Remember Rule #2? Wait? Yep! You have to do that for just a little longer. While we were waiting, Coleman Collins, one of the VT basketball players that had come back to volunteer that morning starting singing a Christmas carol. Just like in Elf when Jovi starts singing, we all started in on the carols. One song led to the next, and there were several of us just overwhelmed with emotion (and exhaustion) with tears in our eyes at the beauty of the whole situation.
Eventually, the limo came slooooooowly down the street.
Carol and her two sons got out of the car and were met by Ty. They talked for what seemed like ages. Suddenly, someone started shouting “Move that bus! Move that bus!” and the whole crowd got in on the cheer.
Eventually the bus moved! Immediately the family was surrounded by the cameras, designers, and Ty. Carol and her sons were amazed with their new house.
They talked for about 5 minutes. Then, the family started the walk up towards their new home with Ty.
Carol seemed to be having trouble walking to the walkway, so Preston ran up to her and picked her up in his arms.
He stopped, and she leaned back to give a wave to the crowd.
Then, I was able to get one last picture of them before they disappeared into the house. We knew once they went inside, the experience was over.
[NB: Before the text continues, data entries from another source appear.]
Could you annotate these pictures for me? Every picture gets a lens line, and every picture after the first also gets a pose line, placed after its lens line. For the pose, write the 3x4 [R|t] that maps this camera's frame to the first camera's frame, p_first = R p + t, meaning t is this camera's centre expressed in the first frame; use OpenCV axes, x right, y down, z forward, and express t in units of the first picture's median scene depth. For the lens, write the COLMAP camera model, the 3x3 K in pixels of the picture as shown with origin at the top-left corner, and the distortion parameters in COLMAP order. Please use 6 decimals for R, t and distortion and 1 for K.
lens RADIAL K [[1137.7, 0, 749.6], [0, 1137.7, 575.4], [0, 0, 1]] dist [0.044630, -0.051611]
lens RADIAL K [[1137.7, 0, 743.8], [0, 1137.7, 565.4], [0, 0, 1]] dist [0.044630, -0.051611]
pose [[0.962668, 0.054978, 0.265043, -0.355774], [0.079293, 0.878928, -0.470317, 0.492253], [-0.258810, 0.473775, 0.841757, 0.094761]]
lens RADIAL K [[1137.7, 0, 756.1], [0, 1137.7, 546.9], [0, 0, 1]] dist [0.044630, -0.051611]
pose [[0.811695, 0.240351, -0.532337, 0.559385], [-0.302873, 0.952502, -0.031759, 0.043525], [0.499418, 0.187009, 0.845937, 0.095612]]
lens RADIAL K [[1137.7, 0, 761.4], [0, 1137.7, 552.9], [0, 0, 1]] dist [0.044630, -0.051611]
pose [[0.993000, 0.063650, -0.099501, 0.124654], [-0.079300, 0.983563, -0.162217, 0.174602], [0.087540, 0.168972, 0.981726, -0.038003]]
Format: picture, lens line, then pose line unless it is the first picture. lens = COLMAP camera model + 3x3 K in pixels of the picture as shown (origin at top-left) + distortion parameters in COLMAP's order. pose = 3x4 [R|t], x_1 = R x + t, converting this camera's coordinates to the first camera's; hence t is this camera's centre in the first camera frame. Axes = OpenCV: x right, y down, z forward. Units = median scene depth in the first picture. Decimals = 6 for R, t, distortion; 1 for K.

The designers were still outside, so I went and found Daniel and thanked him so much for trusting me with the details in the living room. He told me how pleased he was with the work I had did and thanked me for it. One more picture before I left:
And the experience was over. After hours upon hours, freezing cold, bitter wind, and pure exhaustion, it was hard to believe that it was all over.
Now we just had to wait for the premier!
We were able to get tickets to the premier at Burris Hall, where we got a chance to actually meet Carol. One of my students from my internship was her goddaughter, so I was able to get an “in” to the VIP area.
The premier was in the Burris auditorium. It was incredible to be surrounded by the volunteers, construction crews, and her loved ones.
I met up with Mindy, a friend I had met during the filming.
Our president, Charles Steger, said a few words, and Carol gave a wave. Then, when it was airing live on national TV, we got to see it in movie-theater style.
Lessons Learned from Reality TV:
1. Don’t wave to your mom and dad to try to be on camera. They will cut you out. Instead, just act normally and
2. Be ready to wait. And wait. And wait. Patience is essential, and having a good attitude about it will be very helpful.
3. Find out and memorize who is who. Know who the producers are. Be nice to them. Be helpful and have a good attitude. Know who you have to impress, but don’t take it too far. Make your presence known, but not obnoxiously so.
4. Don’t be afraid to take an unglamorous job (such as serving coffee and snacks).
5. When in doubt, act like you know what you are doing. If you seem like you should be there, no one will question you. When you act shifty or unsure, they will ask you to leave.